Mat Johnson

Turns out that even in space, politics feel just like they do at home.

Partisan tribes living on a moon of Jupiter shout at one another in the sci-fi world of Invisible Things, the new novel by Mat Johnson, an author, screenwriter, and Philip H. Knight Chair at the University of Oregon.

The bubble city of New Roanoke functions like any American city, protagonist Nalini Jackson explains, “with a largely bifurcated political culture.”

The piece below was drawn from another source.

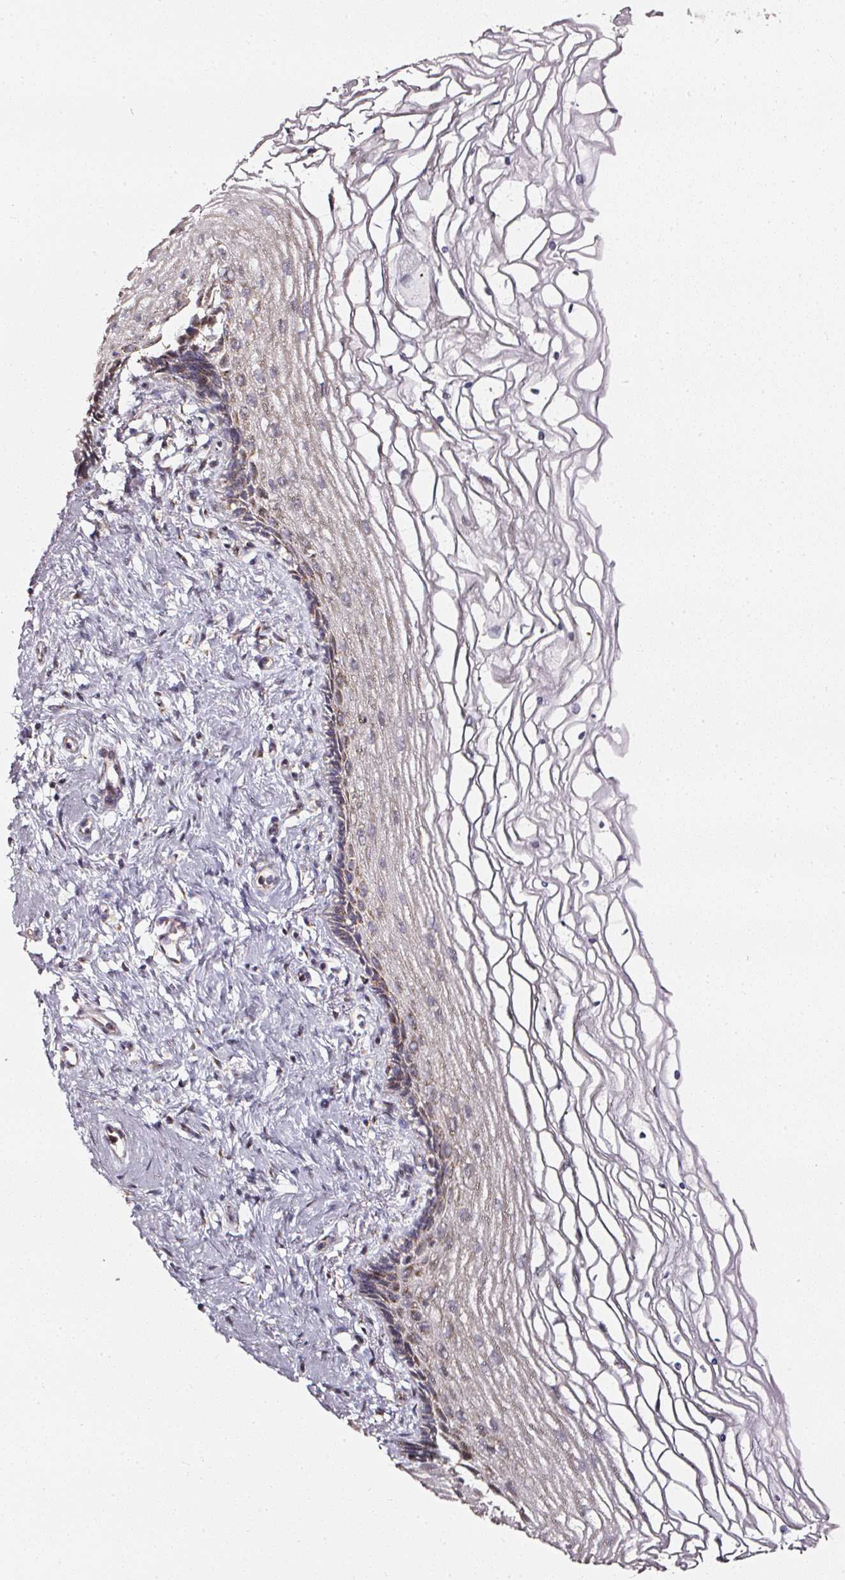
{"staining": {"intensity": "moderate", "quantity": ">75%", "location": "cytoplasmic/membranous"}, "tissue": "cervix", "cell_type": "Glandular cells", "image_type": "normal", "snomed": [{"axis": "morphology", "description": "Normal tissue, NOS"}, {"axis": "topography", "description": "Cervix"}], "caption": "Immunohistochemical staining of normal cervix exhibits moderate cytoplasmic/membranous protein expression in approximately >75% of glandular cells.", "gene": "NTRK1", "patient": {"sex": "female", "age": 47}}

New Roanoke is dominated by the Founders Party and the Party of the People. But Jackson, a sociologist, realizes the two-party system is a fallacy—she’s observed nuanced political subgroups: the miserable Malcontents, the “don’t care” Floater majority, and the privileged, upper-class Beneficiaries, for example. Power belongs to whoever can control the narrative about the city’s origin.  

But how far will they go to push their agenda? How far will Americans go?

“I go into a book with a question, and if I’m lucky I get closer to the answer by the end,” says Johnson, whose literary talents are gaining visibility and supporting his work as an educator. Loving Day (2015) graced the cover of the New York Times Book Review and 2022’s Invisible Things, his fifth novel, won praise from the Washington Post, the Los Angeles Times, and NPR’s Fresh Air, where he’s become a regular contributor. Johnson is a recipient of an American Book Award and the United States Artist James Baldwin Fellowship. When he’s not on campus, Johnson’s at work on scripts for Apple TV+ and Netflix, among other producers.

Johnson wrote Invisible Things partly in 2020 and 2021, as Americans fought over the facts of a global pandemic, human-caused climate change, the integrity of the voting system, and the nation’s legacy of slavery. Some accepted widely held truths; others doubled down on denialism.

Johnson asks: what will wake people from their partisan trance and accept the existential crisis facing many Americans—and especially Black Americans such as him?

How about invisible forces crushing skulls?